The 30 day tuberculosis rule on the export of weanlings has been an EU construct in place since 2000 and even before that. It does not greatly affect the trading or export of many weanlings out of the country. There was a change two years ago in the interpretation of sales of animals directly from a mart but we still facilitate that through negotiations by the Department of Agriculture, Food and the Marine with Europe and it does not hamper that trade greatly, but it is still an extra layer to our live exports. The push from the Government on the tuberculosis forum to eradicate it by 2030 would significantly transform our ability to export animals. There are certain requirements, even for carcass beef, for certain Chinese markets that have stipulations on sourcing animals that had tuberculosis and also, drifting into another Deputy's question, export to north African countries. There are stipulations in the veterinary certificates from some north African countries relating to tuberculosis and when animals could have had a breakdown.

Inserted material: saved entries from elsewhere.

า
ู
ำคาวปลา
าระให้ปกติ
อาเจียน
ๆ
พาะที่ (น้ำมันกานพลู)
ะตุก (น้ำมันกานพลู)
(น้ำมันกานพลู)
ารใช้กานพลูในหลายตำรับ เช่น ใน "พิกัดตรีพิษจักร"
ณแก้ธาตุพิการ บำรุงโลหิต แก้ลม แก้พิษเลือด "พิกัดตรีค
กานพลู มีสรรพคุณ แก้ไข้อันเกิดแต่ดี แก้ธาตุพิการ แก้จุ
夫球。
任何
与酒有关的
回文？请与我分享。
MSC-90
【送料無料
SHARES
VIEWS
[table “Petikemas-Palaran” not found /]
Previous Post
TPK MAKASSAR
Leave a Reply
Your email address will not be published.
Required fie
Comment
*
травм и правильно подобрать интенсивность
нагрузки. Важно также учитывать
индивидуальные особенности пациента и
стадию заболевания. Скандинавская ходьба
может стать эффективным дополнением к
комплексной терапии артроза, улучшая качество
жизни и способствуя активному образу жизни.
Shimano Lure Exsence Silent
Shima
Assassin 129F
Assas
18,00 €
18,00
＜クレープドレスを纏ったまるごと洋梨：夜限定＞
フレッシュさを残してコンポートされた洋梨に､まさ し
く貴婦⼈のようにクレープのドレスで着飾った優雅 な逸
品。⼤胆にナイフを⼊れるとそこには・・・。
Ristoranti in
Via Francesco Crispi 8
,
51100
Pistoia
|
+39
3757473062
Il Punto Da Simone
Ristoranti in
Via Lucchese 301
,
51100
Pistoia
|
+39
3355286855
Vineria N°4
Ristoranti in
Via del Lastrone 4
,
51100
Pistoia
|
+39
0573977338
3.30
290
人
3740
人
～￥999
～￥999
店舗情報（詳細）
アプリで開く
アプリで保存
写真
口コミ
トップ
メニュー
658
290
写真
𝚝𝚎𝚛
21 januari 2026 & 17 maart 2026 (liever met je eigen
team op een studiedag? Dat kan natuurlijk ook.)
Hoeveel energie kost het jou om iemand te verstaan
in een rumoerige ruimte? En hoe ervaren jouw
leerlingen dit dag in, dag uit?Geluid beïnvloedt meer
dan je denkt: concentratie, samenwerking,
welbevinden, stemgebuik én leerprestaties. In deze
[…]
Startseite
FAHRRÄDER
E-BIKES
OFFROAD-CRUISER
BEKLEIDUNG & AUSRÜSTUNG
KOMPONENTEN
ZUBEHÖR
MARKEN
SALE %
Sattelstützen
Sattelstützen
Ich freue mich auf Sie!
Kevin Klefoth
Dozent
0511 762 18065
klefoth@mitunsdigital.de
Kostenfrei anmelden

Mr. Scallan addressed lairage issues. The lairage issue in France and the export of calves is a by-product of the dairy industry and the type of animals going to the veal units. We have had an extra 300,000 of those animals born in the country in the past five years since quotas ceased. I contend that it is a national issue which we will have to grapple with. Members have been told that we have a problem with the lairage in France, but this lairage is merely disembarkation lairage. It is a shed that the animals need to exit the truck, be fed and watered, rest for 12 hours and be put back on the truck. It is not a control point. We do not need IT systems or a rigorous inspection by departmental staff, whether the French or Irish authorities. I know I am giving a simplistic answer. I believe it is a national interest issue. If the Department of Agriculture, Food and the Marine could rent a lairage or large areas of sheds, that would suffice to ensure that these animals have disembarked from the trucks. This is an issue for approximately six to eight weeks of the year but not for the rest of the year because the capacity of 4,000, albeit low, is more than adequate to soak up the volume of calves. We have an issue for perhaps six weeks of the year. It is completely understandable from the point of view of the Frenchman running these two lairages. Why would he provide a service to Irish farmers for just six weeks? It is a business decision. Because of that and since it is a national issue for us, we will have to solve it, though it will be solved on French soil.